Meine Antwort, "ich habe das Bundesland aufgegeben", hat einen erstaunlichen Effekt. Das Publikum diskutiert untereinander und mit mir selbst. Was solle denn werden, wenn einfach alle weg gingen? Das wäre eine absolute Katastrophe. Es gebe doch durchaus positive Entwicklungen. Zwar könne man sich nicht auf die Landesregierung verlassen, aber es habe sich doch zivilgesellschaftlich so viel getan. Die Diskutierenden stemmen sich so leidenschaftlich gegen das Aufgeben, dass mir eines klar wird: Wenn ich mich einfach abwende, dann auch von den Menschen, die versuchen, etwas zu ändern.

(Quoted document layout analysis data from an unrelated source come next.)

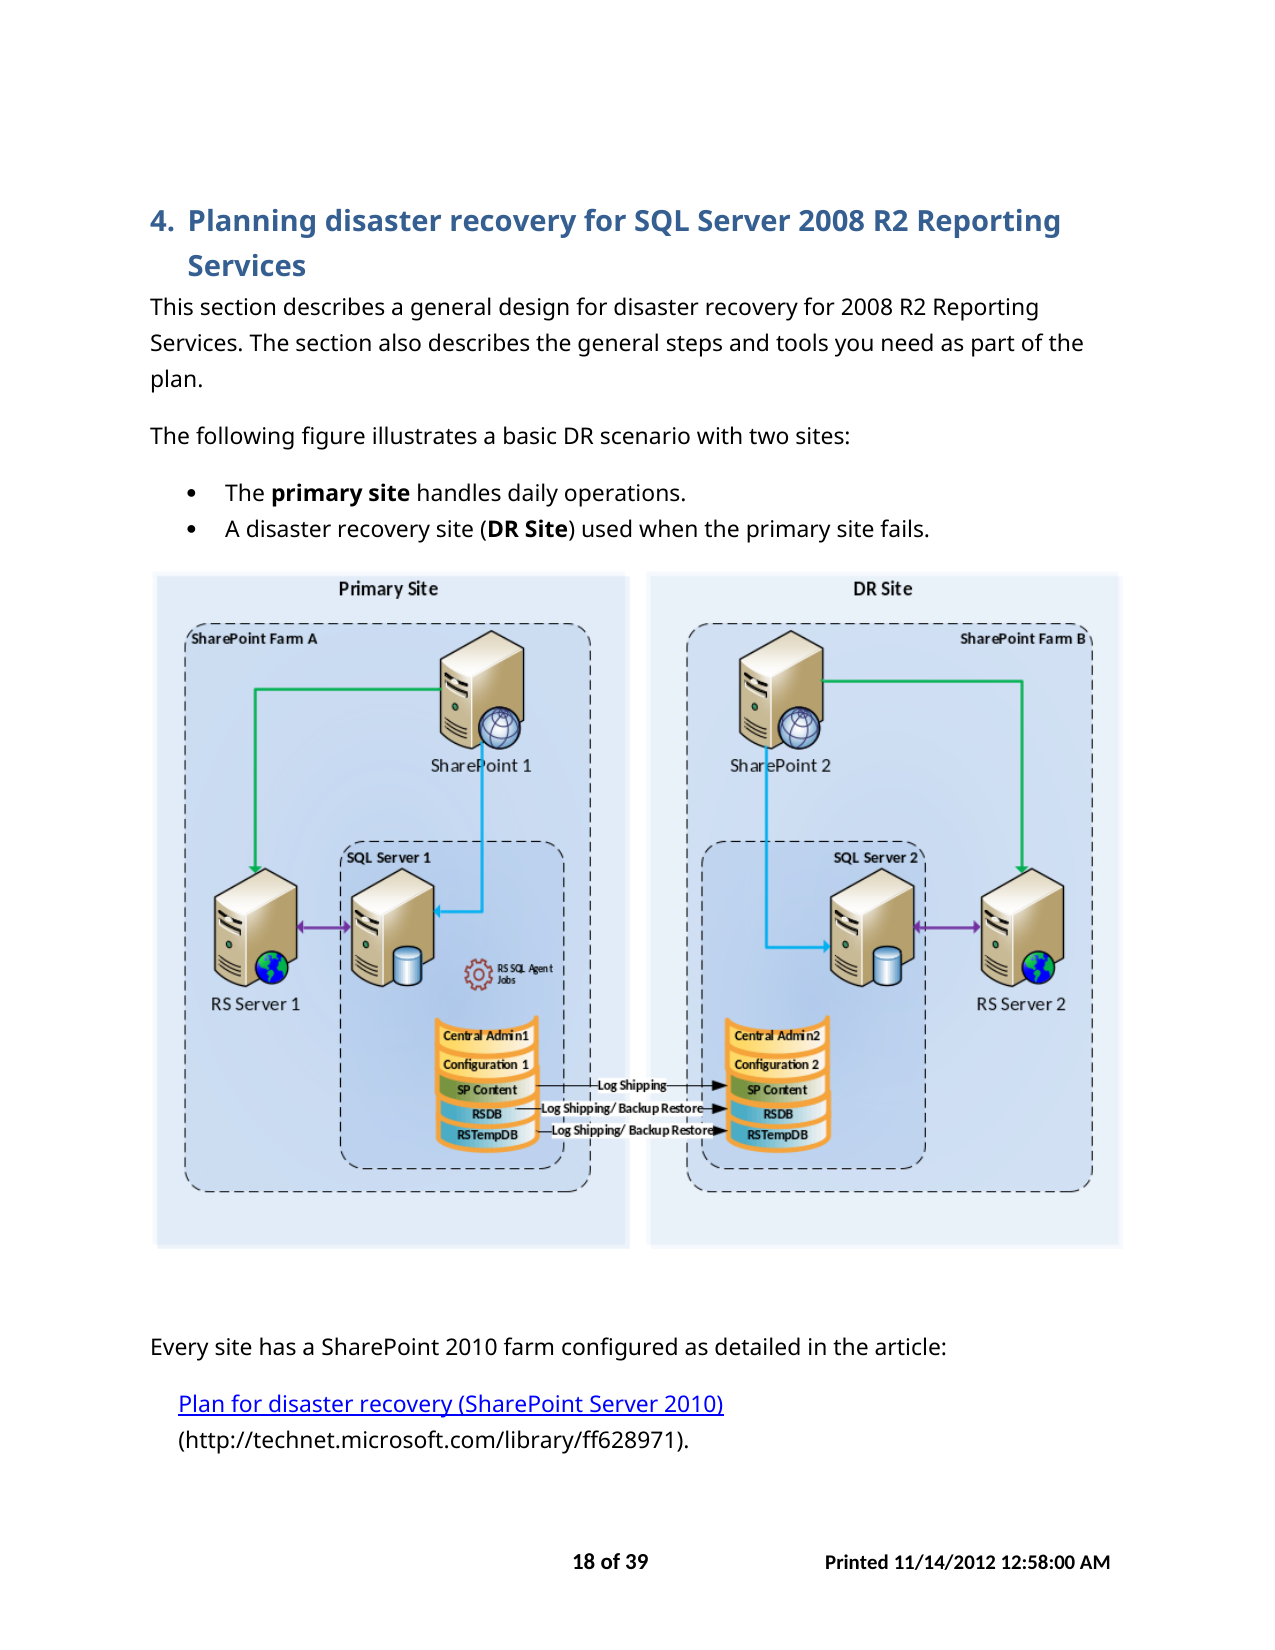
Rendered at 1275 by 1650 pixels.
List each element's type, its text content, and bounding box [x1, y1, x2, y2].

subtitle Planning disaster recovery for SQL Server 2008 R2 Reporting Services [150, 200, 1125, 285]
list A disaster recovery site (DR Site) used when the primary site fails. [187, 513, 1125, 544]
text This section describes a general design for disaster recovery for 2008 R2 Reporting Services. The section also describes the general steps and tools you need as part of the plan. [150, 291, 1125, 394]
text The following figure illustrates a basic DR scenario with two sites: [150, 420, 1125, 451]
text Plan for disaster recovery (SharePoint Server 2010) (http://technet.microsoft.com/library/ff628971). [178, 1388, 1125, 1455]
text Every site has a SharePoint 2010 farm configured as detailed in the article: [150, 1331, 1125, 1362]
list The primary site handles daily operations. [187, 477, 1125, 508]
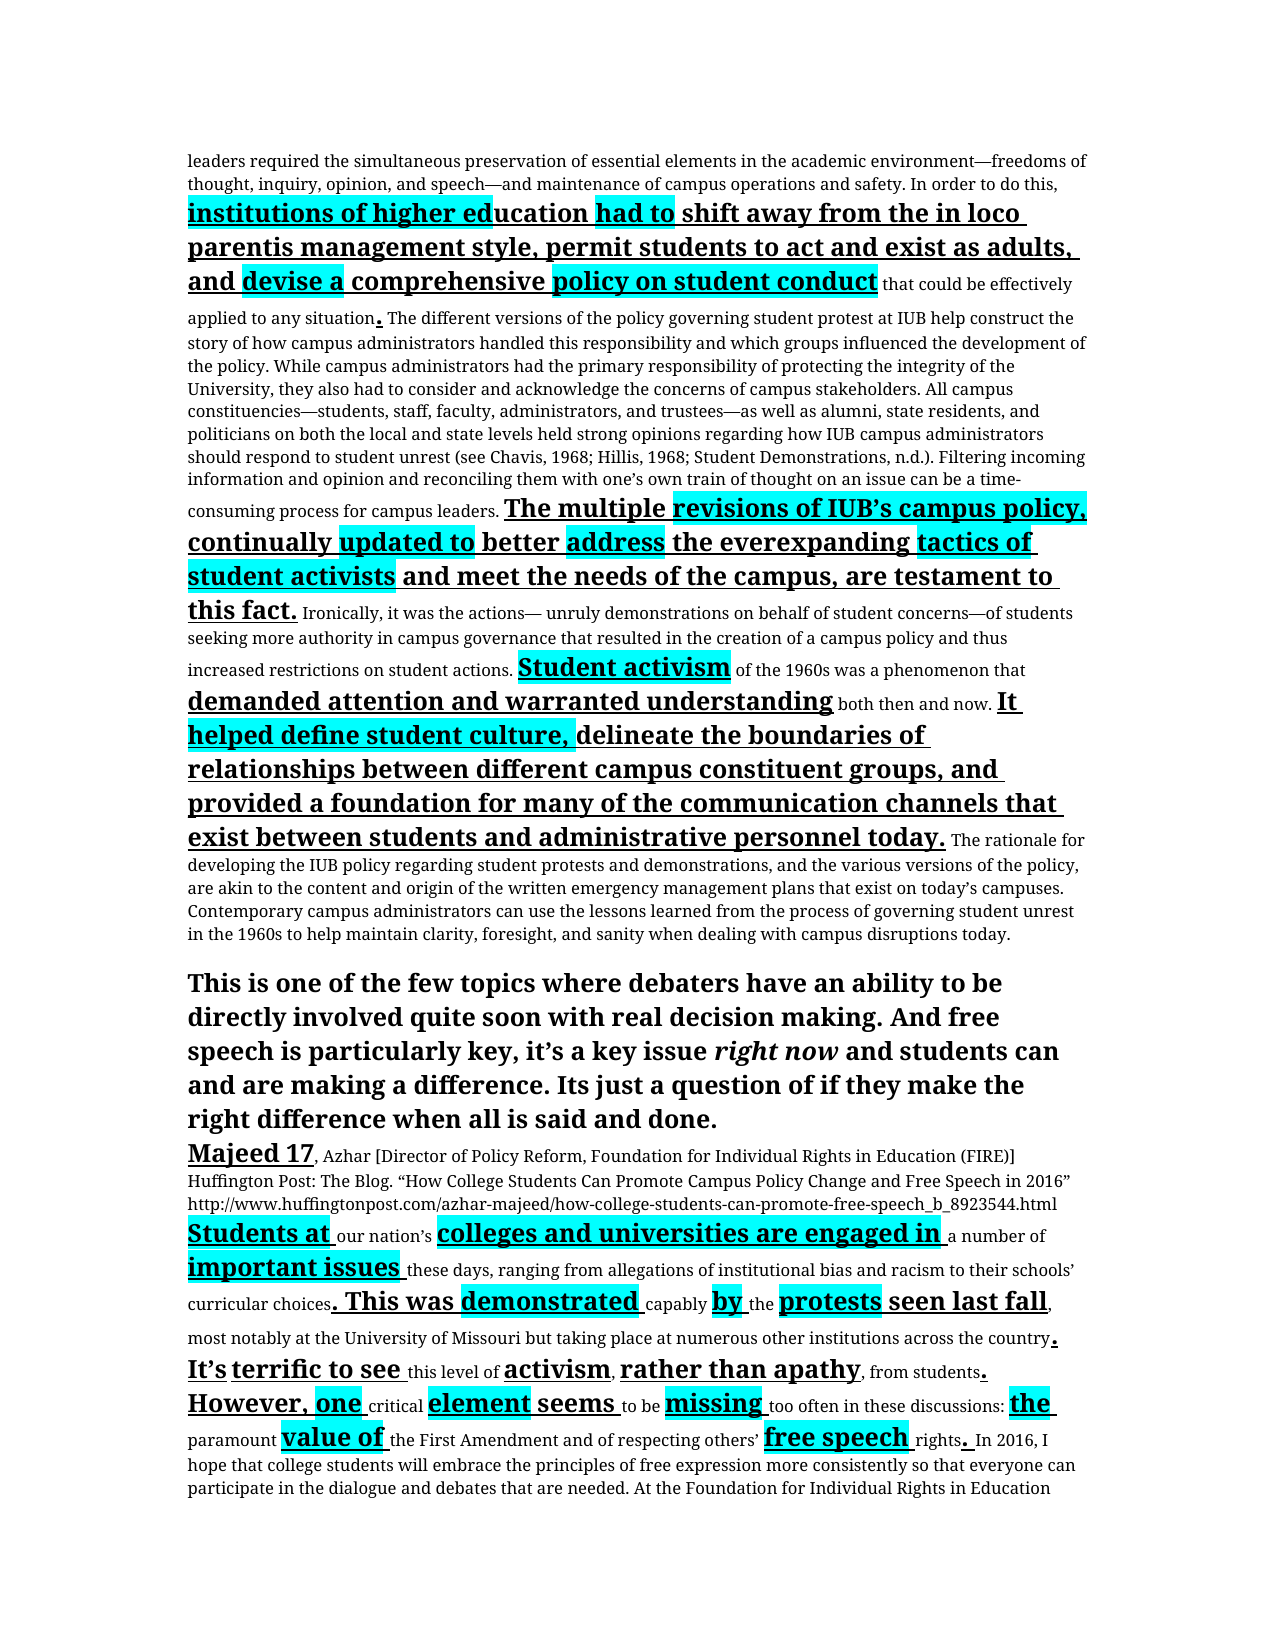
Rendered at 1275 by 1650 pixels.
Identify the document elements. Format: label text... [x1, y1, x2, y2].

text Responding to student unrest was a difficult task that marked the experiences of 1960s campus administrators across the nation. The responsibility entrusted to campus leaders required the simultaneous preservation of essential elements in the academic environment—freedoms of thought, inquiry, opinion, and speech—and maintenance of campus operations and safety. In order to do this, institutions of higher education had to shift away from the in loco parentis management style, permit students to act and exist as adults, and devise a comprehensive policy on student conduct that could be effectively applied to any situation. The different versions of the policy governing student protest at IUB help construct the story of how campus administrators handled this responsibility and which groups influenced the development of the policy. While campus administrators had the primary responsibility of protecting the integrity of the University, they also had to consider and acknowledge the concerns of campus stakeholders. All campus constituencies—students, staff, faculty, administrators, and trustees—as well as alumni, state residents, and politicians on both the local and state levels held strong opinions regarding how IUB campus administrators should respond to student unrest (see Chavis, 1968; Hillis, 1968; Student Demonstrations, n.d.). Filtering incoming information and opinion and reconciling them with one’s own train of thought on an issue can be a time-consuming process for campus leaders. The multiple revisions of IUB’s campus policy, continually updated to better address the everexpanding tactics of student activists and meet the needs of the campus, are testament to this fact. Ironically, it was the actions— unruly demonstrations on behalf of student concerns—of students seeking more authority in campus governance that resulted in the creation of a campus policy and thus increased restrictions on student actions. Student activism of the 1960s was a phenomenon that demanded attention and warranted understanding both then and now. It helped define student culture, delineate the boundaries of relationships between different campus constituent groups, and provided a foundation for many of the communication channels that exist between students and administrative personnel today. The rationale for developing the IUB policy regarding student protests and demonstrations, and the various versions of the policy, are akin to the content and origin of the written emergency management plans that exist on today’s campuses. Contemporary campus administrators can use the lessons learned from the process of governing student unrest in the 1960s to help maintain clarity, foresight, and sanity when dealing with campus disruptions today. [187, 150, 1087, 553]
text Responding to student unrest was a difficult task that marked the experiences of 1960s campus administrators across the nation. The responsibility entrusted to campus leaders required the simultaneous preservation of essential elements in the academic environment—freedoms of thought, inquiry, opinion, and speech—and maintenance of campus operations and safety. In order to do this, institutions of higher education had to shift away from the in loco parentis management style, permit students to act and exist as adults, and devise a comprehensive policy on student conduct that could be effectively applied to any situation. The different versions of the policy governing student protest at IUB help construct the story of how campus administrators handled this responsibility and which groups influenced the development of the policy. While campus administrators had the primary responsibility of protecting the integrity of the University, they also had to consider and acknowledge the concerns of campus stakeholders. All campus constituencies—students, staff, faculty, administrators, and trustees—as well as alumni, state residents, and politicians on both the local and state levels held strong opinions regarding how IUB campus administrators should respond to student unrest (see Chavis, 1968; Hillis, 1968; Student Demonstrations, n.d.). Filtering incoming information and opinion and reconciling them with one’s own train of thought on an issue can be a time-consuming process for campus leaders. The multiple revisions of IUB’s campus policy, continually updated to better address the everexpanding tactics of student activists and meet the needs of the campus, are testament to this fact. Ironically, it was the actions— unruly demonstrations on behalf of student concerns—of students seeking more authority in campus governance that resulted in the creation of a campus policy and thus increased restrictions on student actions. Student activism of the 1960s was a phenomenon that demanded attention and warranted understanding both then and now. It helped define student culture, delineate the boundaries of relationships between different campus constituent groups, and provided a foundation for many of the communication channels that exist between students and administrative personnel today. The rationale for developing the IUB policy regarding student protests and demonstrations, and the various versions of the policy, are akin to the content and origin of the written emergency management plans that exist on today’s campuses. Contemporary campus administrators can use the lessons learned from the process of governing student unrest in the 1960s to help maintain clarity, foresight, and sanity when dealing with campus disruptions today. [187, 525, 1087, 945]
text Majeed 17, Azhar [Director of Policy Reform, Foundation for Individual Rights in Education (FIRE)] Huffington Post: The Blog. “How College Students Can Promote Campus Policy Change and Free Speech in 2016” http://www.huffingtonpost.com/azhar-majeed/how-college-students-can-promote-free-speech_b_8923544.html [187, 1136, 1087, 1215]
subtitle This is one of the few topics where debaters have an ability to be directly involved quite soon with real decision making. And free speech is particularly key, it’s a key issue right now and students can and are making a difference. Its just a question of if they make the right difference when all is said and done. [187, 966, 1087, 1136]
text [187, 1215, 1087, 1499]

Sie sind nicht so laut wie Pegida in der öffentlichen Wahrnehmung. Wenn über Sachsen berichtet wird, dann meistens als Brutstätte für Wutbürger und Rechtsextreme. Der Fall Dschaber al-Bakr führte dazu, dass das Magazin Stern Sachsen als "dunkelstes Bundesland" bezeichnete. Als käme ich aus einer Art Schattenreich. Damit hat das Sachsen-Bashing seinen vorläufigen Höhepunkt erreicht, in mir regt sich Widerwillen. Ich, die doch ebenfalls auf meine Heimat eingedroschen hat, will sie wieder verteidigen.

Denn auch das ist Sachsen: Nach einer Veranstaltung der Evangelischen Akademie in Meißen stehe ich nachts mit einer kleinen Gruppe im dem dunklen Gewölbe des Doms. Die Kerzen in unseren Händen flackern und werfen Schatten auf die steinernen Wände. Ein Teilnehmer der Führung stammt aus Algerien. Er stimmt direkt vor dem Altar ein Lied an - auf Arabisch. Er singt zart und doch ist der ganze Raum von seiner Stimme erfüllt. Es ist Montagabend. Normalerweise demonstriert da in Dresden Pegida gegen die Islamisierung des Abendlandes. Wenn die wüssten.